Die zu zaghaften Versuche der letzten Jahre rächen sich nun als erstes in den Bereichen Verkehr und Gebäude, wo Deutschland die Vorgaben des Klimaschutzgesetzes erneut verfehlt. Aber auch in den anderen Sektoren sind wir weit von den gesetzlich vorgeschriebenen Emissionsreduktionen und noch weiter von einem 1,5 Grad-Pfad entfernt, der uns vor gefährlichen Klimawandelfolgen schützen würde. Insbesondere Bundesverkehrsminister Volker Wissing und Bundesbauministerin Klara Geywitz sind nun per Gesetz verpflichtet, bis zum 15. Juli Sofortmaßnahmen für den Klimaschutz zu benennen, um die Erfüllungslücken in ihrem Verantwortungsbereich zu schließen.
 
Angesichts hoher Energiepreise und der Abhängigkeit von russischem Öl, Kohle und Gas ist dies umso mehr geboten.
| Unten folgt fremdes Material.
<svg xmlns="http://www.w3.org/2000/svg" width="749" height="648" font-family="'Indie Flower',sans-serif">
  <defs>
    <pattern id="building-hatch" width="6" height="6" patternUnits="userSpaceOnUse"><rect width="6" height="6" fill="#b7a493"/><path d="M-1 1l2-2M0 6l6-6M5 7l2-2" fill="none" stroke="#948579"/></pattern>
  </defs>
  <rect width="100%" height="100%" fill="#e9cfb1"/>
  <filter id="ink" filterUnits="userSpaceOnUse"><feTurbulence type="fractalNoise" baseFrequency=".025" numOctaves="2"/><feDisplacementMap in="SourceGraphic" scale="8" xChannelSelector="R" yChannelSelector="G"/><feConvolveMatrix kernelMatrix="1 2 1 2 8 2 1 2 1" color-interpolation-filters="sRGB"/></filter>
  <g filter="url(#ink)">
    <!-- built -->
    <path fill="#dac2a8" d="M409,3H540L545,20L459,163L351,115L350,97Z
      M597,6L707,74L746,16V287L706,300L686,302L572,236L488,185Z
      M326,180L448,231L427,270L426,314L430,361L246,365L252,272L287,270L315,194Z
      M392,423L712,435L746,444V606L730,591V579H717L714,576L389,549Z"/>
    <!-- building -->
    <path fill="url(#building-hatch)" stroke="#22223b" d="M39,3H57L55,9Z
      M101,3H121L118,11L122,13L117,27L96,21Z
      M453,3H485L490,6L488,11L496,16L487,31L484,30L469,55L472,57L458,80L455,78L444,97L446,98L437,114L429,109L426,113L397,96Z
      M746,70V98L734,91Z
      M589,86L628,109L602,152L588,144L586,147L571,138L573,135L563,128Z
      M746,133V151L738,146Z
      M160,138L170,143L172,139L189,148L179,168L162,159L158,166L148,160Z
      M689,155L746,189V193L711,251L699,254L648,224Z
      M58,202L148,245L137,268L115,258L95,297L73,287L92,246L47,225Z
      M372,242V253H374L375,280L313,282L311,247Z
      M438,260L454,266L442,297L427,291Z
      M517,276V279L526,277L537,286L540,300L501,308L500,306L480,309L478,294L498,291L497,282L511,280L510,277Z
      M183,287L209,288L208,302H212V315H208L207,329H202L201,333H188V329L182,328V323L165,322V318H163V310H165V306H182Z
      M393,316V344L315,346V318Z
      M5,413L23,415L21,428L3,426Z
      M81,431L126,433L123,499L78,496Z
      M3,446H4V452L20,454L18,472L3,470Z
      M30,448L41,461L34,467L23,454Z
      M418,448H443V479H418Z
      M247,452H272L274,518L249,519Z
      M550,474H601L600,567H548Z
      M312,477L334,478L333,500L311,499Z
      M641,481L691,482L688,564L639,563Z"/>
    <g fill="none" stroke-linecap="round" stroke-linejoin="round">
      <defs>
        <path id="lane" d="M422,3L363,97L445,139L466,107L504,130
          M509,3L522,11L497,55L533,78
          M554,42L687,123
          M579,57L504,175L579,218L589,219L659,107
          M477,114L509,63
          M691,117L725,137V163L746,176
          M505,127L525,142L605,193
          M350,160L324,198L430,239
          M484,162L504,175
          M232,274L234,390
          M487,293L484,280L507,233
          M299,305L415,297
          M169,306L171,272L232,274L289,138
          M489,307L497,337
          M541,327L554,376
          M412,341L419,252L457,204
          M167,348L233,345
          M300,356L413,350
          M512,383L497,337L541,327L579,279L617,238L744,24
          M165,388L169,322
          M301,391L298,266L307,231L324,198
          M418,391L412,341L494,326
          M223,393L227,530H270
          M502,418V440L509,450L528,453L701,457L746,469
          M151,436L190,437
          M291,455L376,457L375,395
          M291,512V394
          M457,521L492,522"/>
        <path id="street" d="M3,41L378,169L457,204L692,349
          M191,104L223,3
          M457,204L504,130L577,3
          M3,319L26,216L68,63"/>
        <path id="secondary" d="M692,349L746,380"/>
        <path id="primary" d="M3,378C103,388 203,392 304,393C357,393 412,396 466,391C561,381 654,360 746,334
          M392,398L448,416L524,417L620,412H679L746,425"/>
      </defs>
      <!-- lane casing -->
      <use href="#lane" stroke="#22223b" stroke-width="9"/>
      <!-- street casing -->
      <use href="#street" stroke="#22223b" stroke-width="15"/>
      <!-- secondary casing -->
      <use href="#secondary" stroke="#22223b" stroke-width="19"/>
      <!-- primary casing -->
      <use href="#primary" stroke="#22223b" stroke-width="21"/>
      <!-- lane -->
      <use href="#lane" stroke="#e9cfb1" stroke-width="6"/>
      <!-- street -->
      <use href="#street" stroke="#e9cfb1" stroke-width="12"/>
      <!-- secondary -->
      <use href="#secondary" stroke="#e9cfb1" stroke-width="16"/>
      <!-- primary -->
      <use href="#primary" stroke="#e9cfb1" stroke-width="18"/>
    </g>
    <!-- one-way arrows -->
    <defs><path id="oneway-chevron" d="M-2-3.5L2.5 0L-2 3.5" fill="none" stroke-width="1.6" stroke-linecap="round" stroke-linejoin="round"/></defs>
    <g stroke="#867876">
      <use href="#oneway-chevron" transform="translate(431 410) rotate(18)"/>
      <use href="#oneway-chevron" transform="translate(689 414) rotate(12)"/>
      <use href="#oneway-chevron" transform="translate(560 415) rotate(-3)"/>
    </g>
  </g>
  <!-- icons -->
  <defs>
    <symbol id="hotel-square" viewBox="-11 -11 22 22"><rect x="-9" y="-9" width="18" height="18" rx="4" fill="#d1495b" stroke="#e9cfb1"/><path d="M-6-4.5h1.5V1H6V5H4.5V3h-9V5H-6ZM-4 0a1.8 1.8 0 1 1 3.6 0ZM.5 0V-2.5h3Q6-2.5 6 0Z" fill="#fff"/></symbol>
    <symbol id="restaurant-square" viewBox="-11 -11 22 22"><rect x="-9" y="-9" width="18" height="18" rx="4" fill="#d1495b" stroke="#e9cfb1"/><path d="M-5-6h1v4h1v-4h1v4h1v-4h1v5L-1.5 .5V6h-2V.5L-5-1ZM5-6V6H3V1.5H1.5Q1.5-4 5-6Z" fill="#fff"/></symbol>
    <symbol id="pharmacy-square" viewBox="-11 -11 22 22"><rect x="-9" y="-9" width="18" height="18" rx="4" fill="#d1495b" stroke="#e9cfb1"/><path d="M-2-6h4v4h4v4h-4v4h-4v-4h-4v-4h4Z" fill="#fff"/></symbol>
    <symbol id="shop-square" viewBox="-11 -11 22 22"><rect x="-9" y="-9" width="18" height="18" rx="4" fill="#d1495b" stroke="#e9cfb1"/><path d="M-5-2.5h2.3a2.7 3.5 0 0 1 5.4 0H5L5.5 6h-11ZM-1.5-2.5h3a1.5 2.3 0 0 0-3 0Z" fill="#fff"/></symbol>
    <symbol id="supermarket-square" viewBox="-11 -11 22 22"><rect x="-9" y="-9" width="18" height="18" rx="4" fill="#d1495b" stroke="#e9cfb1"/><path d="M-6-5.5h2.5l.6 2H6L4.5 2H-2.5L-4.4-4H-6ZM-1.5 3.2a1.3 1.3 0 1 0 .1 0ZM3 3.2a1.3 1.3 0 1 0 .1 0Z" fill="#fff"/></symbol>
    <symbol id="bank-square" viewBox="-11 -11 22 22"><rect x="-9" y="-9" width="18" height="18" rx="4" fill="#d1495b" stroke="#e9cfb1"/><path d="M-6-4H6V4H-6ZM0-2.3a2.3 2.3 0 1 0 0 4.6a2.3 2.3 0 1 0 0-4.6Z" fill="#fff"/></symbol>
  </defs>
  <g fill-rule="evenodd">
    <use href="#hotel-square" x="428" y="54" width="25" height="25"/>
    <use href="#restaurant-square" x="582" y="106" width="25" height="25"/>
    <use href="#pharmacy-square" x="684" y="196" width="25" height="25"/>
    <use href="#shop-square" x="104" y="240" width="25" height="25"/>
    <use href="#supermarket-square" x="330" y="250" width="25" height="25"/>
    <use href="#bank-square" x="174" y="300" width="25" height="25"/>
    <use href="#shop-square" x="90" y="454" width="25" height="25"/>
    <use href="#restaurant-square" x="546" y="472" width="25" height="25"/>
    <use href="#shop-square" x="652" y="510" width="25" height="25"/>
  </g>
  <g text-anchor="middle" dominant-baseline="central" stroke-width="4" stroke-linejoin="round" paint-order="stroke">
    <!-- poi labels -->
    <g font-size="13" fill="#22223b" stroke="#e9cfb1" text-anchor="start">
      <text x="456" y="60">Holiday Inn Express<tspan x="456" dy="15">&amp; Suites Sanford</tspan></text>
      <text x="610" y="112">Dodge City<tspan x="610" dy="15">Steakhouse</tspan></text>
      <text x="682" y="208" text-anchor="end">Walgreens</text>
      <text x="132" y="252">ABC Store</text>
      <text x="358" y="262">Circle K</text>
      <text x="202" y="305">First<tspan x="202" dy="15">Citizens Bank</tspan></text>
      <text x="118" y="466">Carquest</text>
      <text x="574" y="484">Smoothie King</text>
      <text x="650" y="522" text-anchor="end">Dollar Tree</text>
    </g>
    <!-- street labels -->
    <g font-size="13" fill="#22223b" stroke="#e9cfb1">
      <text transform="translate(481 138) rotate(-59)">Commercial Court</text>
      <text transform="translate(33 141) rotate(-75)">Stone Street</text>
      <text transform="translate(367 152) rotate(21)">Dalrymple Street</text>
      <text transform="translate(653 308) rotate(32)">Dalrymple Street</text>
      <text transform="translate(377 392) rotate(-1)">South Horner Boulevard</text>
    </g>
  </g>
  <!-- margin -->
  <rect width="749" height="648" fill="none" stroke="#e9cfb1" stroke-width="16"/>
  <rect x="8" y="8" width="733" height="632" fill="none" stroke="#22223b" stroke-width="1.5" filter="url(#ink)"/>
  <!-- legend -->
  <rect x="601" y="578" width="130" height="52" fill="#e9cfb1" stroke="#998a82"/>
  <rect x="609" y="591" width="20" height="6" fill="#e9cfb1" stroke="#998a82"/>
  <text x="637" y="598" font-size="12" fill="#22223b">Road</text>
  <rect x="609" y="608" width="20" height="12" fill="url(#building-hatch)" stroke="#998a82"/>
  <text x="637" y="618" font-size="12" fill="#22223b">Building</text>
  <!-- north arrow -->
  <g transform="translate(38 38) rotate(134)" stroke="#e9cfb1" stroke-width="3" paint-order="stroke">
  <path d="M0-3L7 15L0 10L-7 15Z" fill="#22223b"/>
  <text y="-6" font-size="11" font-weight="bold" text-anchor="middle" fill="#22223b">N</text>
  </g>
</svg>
Ein Einbaustopp für Öl- und Gasheizungen, eine großflächige Umrüstung auf Wärmepumpen und Dämmmaßnahmen, umfangreiche Quartierssanierungen, ein Tempolimit, das Hochfahren der Elektromobilität und eine echte Verkehrswende hin zu mehr Bus-, Bahn-, Rad- und Fußverkehr sind das Gebot der Stunde. Alle Ministerien müssen im Oster- und Sommerpaket jetzt wirksame Lösungen liefern, wie wir die Klimaziele einhalten und unsere gefährliche Abhängigkeit von Gas, Öl und Kohle beenden können."